BEGIN READING TEXT

This article describes a case of Kearns-Sayre syndrome without a family history of KSS or other mitochondrial disorders in which inherited thrombophilia was detected, complicated with pulmonary embolism and deep venous thrombosis, leading to the patient's death. The patient was assessed by a multidisciplinary team (neurologist, cardiologist, endocrinologist, neuro-ophthalmologist, and neuro-radiologist) to establish a clinical diagnosis of KSS.

2 Case presentation

A 48-year-old male patient presented to the emergency department with headache, dizziness, unstable gait, limb weakness, accentuation of eyelid ptosis, external ophthalmoplegia, and sinus tachycardia. The disease manifested in the patient at the age of 16, initially presenting with a small stature and symptoms related to the extraocular muscles. As the disease progressed, the patient experienced a gradual onset of additional clinical characteristics such as heart conduction issues, endocrine dysfunction, and a slight cognitive decline.

The diagnosis of KSS was supported by identifying relevant clinical characteristics that indicated an abnormality in the patient's ophthalmologic system: bilateral ptosis, diplopia, chronic progressive external ophthalmoplegia, and a moderate decrease in visual acuity (Figure 1A). Considering that the patient's ophthalmoplegia did not match a specific group of cranial nerve palsies (oculomotor nerve palsy, fourth nerve palsy, and sixth nerve palsy), the likelihood for myopathies was even higher. Paralysis of the vertical movements of the eyeballs was observed (Figure 1B). No retinitis pigmentosa was discovered during the fundus examination performed by the ophthalmologist, but retinal angiosclerosis has been described.

Figure 1

Figure 1. Clinical ophthalmologic symptoms. Bilateral ptosis (A) and external ophthalmoplegia with paralysis of vertical movements (B).

Following ophthalmologic observations, the neurological examination highlights mild generalized muscle weakness, cerebellar ataxia, cerebellar tremor, and a slight cognitive impairment (Mini-Mental State Examination score of 22 points).

The patient had endocrinological symptoms and signs that preceded the neurological manifestations, including short stature (154 cm) caused by growth hormone insufficiency, delayed puberty, primary hypogonadism, hypothyroidism, secondary hyperparathyroidism, gynecomastia, frontal baldness, and brachydactily. The patient had no children.

END READING TEXT
BEGIN SUPPLIED RECORDS

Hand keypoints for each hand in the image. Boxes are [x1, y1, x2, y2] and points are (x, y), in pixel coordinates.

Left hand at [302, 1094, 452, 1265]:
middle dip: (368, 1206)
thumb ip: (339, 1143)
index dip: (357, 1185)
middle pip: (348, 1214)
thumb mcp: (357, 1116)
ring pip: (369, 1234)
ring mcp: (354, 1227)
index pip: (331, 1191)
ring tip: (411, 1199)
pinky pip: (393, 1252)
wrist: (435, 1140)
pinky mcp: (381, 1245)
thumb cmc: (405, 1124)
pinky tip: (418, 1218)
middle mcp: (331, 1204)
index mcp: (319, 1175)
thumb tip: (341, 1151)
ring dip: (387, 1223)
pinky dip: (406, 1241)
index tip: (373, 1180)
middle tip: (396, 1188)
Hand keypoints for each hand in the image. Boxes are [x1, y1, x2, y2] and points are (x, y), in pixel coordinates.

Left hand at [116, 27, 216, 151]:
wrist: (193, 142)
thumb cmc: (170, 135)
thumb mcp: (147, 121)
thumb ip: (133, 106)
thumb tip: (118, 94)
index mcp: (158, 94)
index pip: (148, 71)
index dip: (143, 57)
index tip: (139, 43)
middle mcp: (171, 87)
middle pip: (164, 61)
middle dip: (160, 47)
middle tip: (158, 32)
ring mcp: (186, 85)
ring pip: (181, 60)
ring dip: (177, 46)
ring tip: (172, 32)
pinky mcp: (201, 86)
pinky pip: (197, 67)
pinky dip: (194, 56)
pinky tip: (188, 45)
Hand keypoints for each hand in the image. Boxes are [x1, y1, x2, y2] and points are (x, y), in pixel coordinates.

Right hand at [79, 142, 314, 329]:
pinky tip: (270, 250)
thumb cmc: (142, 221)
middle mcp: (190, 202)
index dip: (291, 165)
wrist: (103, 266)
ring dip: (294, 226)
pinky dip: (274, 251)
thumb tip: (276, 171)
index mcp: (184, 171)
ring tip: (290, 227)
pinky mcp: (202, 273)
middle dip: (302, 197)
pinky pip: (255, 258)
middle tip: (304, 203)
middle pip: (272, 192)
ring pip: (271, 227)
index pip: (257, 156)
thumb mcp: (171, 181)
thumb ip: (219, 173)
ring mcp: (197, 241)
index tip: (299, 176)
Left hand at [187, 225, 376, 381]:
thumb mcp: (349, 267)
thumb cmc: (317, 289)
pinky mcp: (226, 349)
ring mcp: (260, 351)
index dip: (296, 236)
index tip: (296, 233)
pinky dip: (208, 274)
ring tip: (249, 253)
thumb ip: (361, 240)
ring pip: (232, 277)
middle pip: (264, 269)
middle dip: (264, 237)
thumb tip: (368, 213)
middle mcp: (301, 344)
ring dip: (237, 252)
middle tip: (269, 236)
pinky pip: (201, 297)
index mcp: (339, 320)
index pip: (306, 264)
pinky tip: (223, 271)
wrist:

END SUPPLIED RECORDS

• WHAT TO DO:
Reproduce word for word the part of the Kearns-Sayre syndrome case report that begins at the words "The diagnosis of" and stops after "vertical movements (B).".

• RESULT BELOW:
The diagnosis of KSS was supported by identifying relevant clinical characteristics that indicated an abnormality in the patient's ophthalmologic system: bilateral ptosis, diplopia, chronic progressive external ophthalmoplegia, and a moderate decrease in visual acuity (Figure 1A). Considering that the patient's ophthalmoplegia did not match a specific group of cranial nerve palsies (oculomotor nerve palsy, fourth nerve palsy, and sixth nerve palsy), the likelihood for myopathies was even higher. Paralysis of the vertical movements of the eyeballs was observed (Figure 1B). No retinitis pigmentosa was discovered during the fundus examination performed by the ophthalmologist, but retinal angiosclerosis has been described.

Figure 1

Figure 1. Clinical ophthalmologic symptoms. Bilateral ptosis (A) and external ophthalmoplegia with paralysis of vertical movements (B).